• [Problem]:
Extract the lines below word for word, leaving out the pictures.

Stored data entries

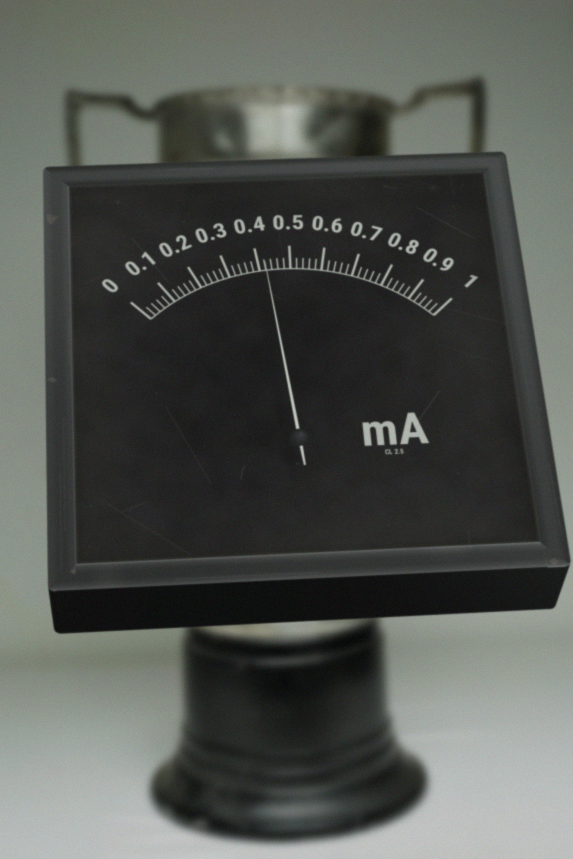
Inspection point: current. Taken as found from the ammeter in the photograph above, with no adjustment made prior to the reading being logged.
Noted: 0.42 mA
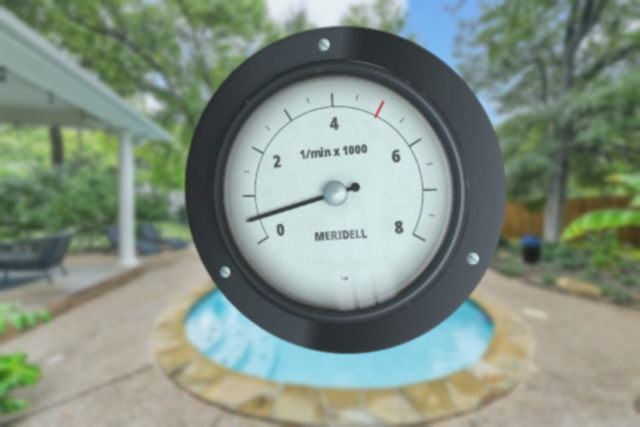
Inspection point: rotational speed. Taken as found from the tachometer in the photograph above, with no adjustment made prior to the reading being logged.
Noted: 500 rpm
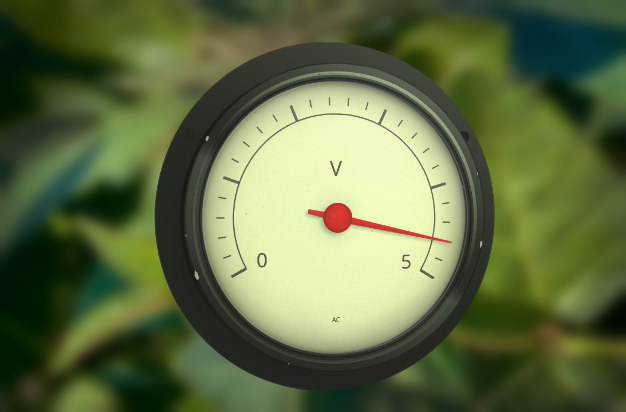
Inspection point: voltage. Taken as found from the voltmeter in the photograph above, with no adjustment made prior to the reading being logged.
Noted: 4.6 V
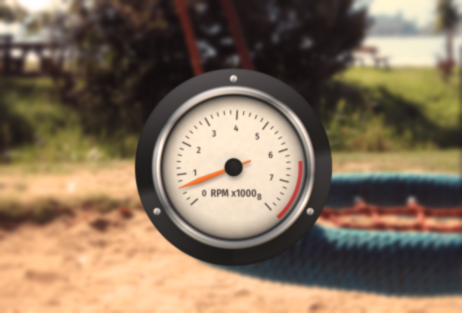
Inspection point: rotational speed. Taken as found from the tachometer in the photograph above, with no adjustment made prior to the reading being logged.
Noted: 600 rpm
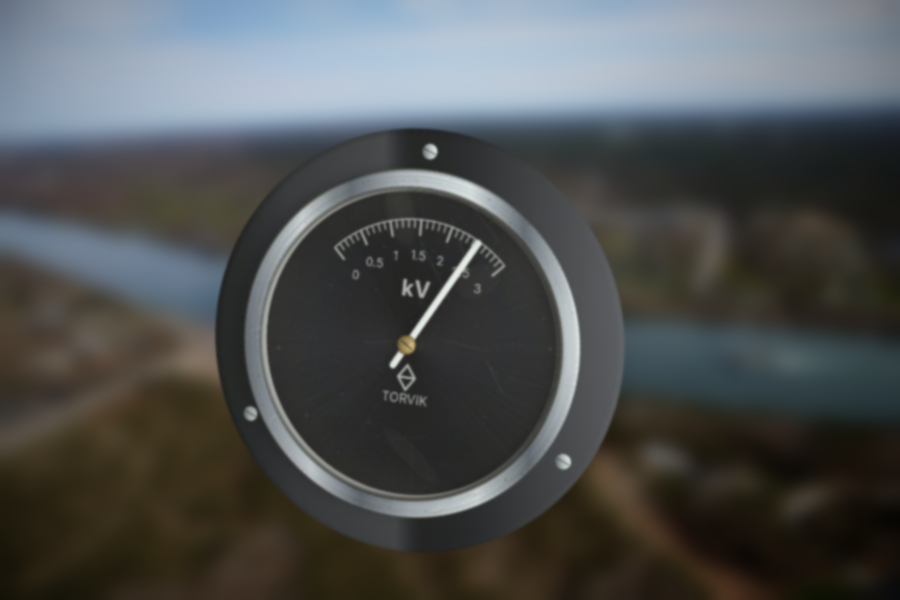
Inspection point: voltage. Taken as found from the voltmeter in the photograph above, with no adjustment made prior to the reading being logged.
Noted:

• [Reply to the exercise]:
Inspection point: current. Taken as found from the ammeter in the photograph above, with no adjustment made prior to the reading being logged.
Noted: 0.42 mA
Inspection point: rotational speed. Taken as found from the tachometer in the photograph above, with no adjustment made prior to the reading being logged.
Noted: 500 rpm
Inspection point: voltage. Taken as found from the voltmeter in the photograph above, with no adjustment made prior to the reading being logged.
Noted: 4.6 V
Inspection point: rotational speed. Taken as found from the tachometer in the photograph above, with no adjustment made prior to the reading being logged.
Noted: 600 rpm
Inspection point: voltage. Taken as found from the voltmeter in the photograph above, with no adjustment made prior to the reading being logged.
Noted:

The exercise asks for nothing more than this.